Buzek i Pawlik wyróżnili cztery kwestie, które warto wziąć pod uwagę przy Krajowym Planie Odbudowy. Po pierwsze decyzje i działania nie powinny szkodzić środowisku naturalnemu i klimatowi. Autorzy podkreślają, że to oznacza istotne ograniczenia i warunkowość np. w finansowaniu infrastruktury gazu ziemnego.

Kolejną kwestią jest wymóg Brukseli, który mówi o tym, że projekty muszą być przyszłościowe. – Jeśli chcemy wspierać rozwój wspomnianej infrastruktury gazu ziemnego, aby przyśpieszać odejście od węgla, róbmy to, ale tak, by docelowo móc wykorzystywać w niej gazy zdekarbonizowane czy wodór. Zamierzając modernizować ciepłownictwo, połączmy to z wdrożeniem kompleksowej strategii dla tego sektora. A myśląc o wymienianiu pieców węglowych na źródła niskoemisyjne – ma to sens tylko w połączeniu z głęboką termomodernizacją tych budynków – podkreślają w artykule dla Rzeczpospolitej.

– Po trzecie, niemal 1,5 raza tyle, ile mamy otrzymać dotacji z FO, będzie dla nas dostępne w pożyczkach. Warto uczciwie porównać ich koszty z kosztami na rynku i ocenić, czy w miarę potrzeby warto sięgać po pożyczki z Funduszu Odbudowy. My uważamy, że warto, ale to decyzja rządu – piszą Buzek i Pawlik.
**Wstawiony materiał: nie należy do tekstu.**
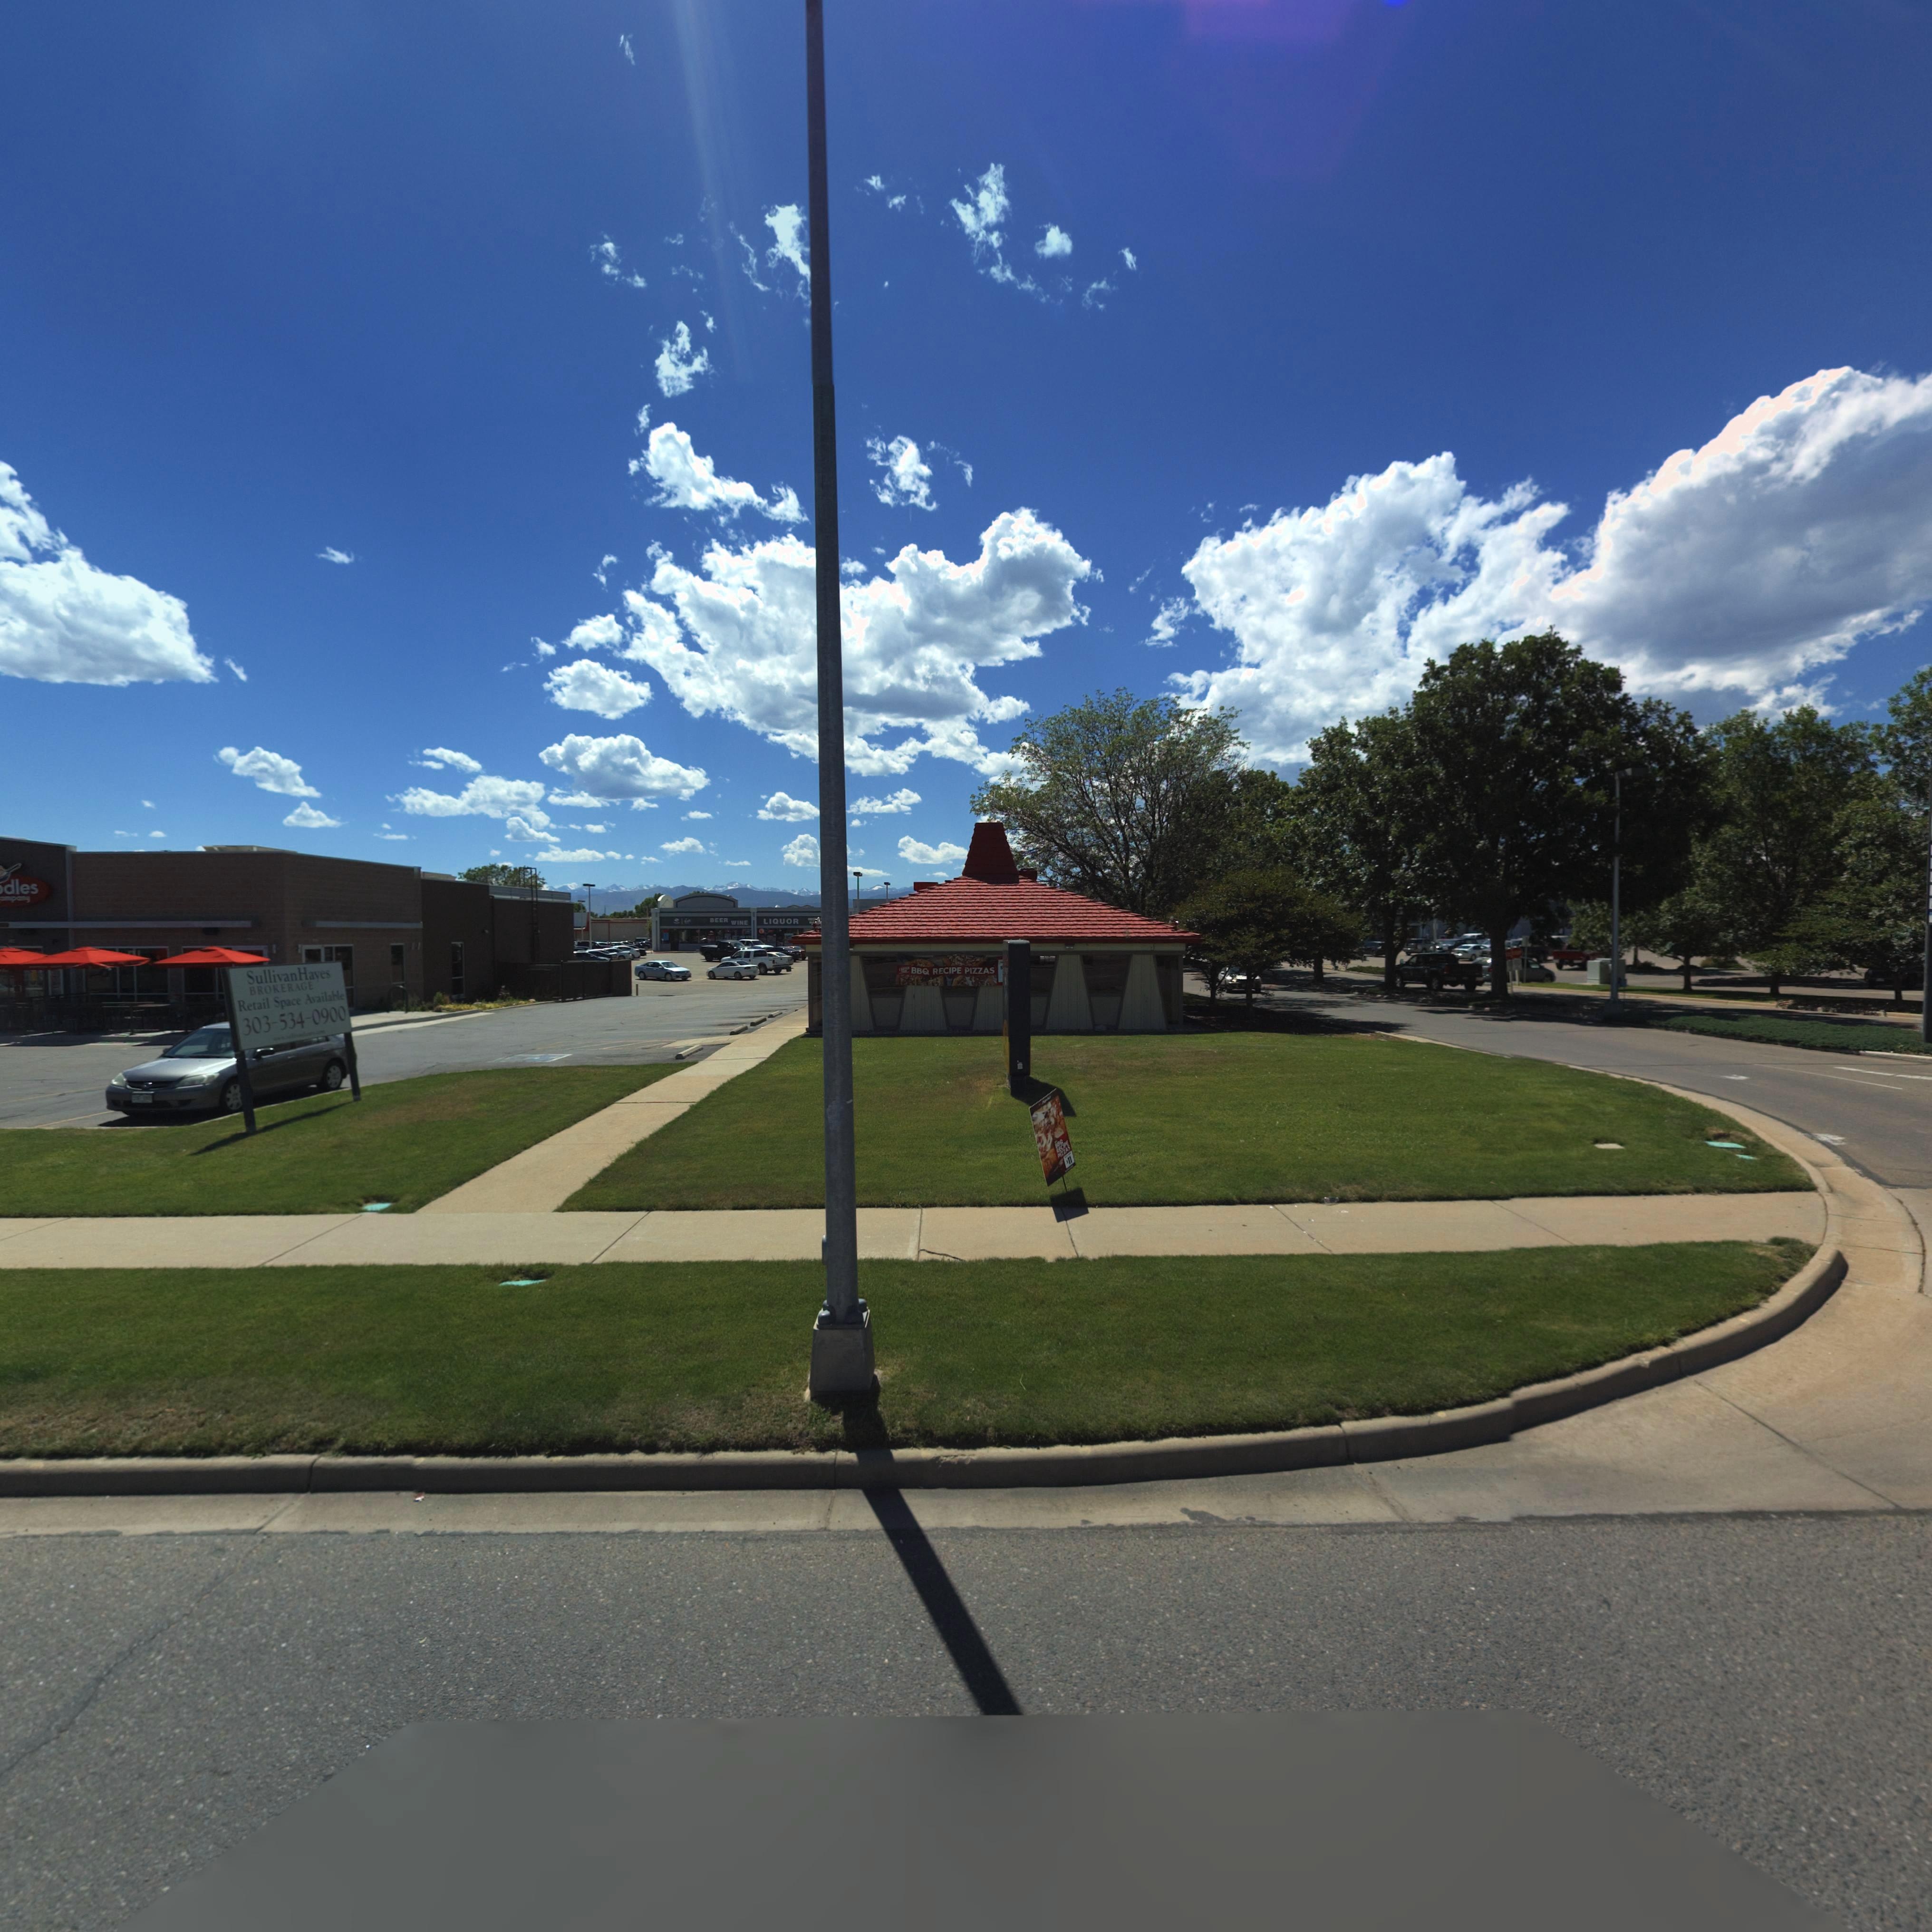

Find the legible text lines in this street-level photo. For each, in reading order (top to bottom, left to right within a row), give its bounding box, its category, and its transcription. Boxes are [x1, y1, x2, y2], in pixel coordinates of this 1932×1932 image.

[3, 878, 39, 895] BusinessName: dles
[1, 895, 30, 903] BusinessName: **pa**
Czwartą kwestią jest stworzenie systemu inicjatyw, który będzie kompletny na szeroką skalę. – To nie sztuka sfinansować setki nawet niezłych, ale zupełnie oderwanych od siebie inicjatyw. Sztuką jest tak to zaplanować, aby każdy projekt odpowiadał, w miarę możliwości, na kilka różnych wyzwań jednocześnie (myśląc o transformacji energetycznej szukajmy np. synergii z cyfryzacją, rozwojem zielonego transportu czy gospodarki o obiegu zamkniętym) i rozpoczynał następny, niekoniecznie już nawet z udziałem środków unijnych – piszą na stronie Rzeczpospolitej.

Opracował Jędrzej Stachura

Buzek: Monopol Gazpromu nie służył portfelom. Sprawa OPAL go podkopie (ROZMOWA)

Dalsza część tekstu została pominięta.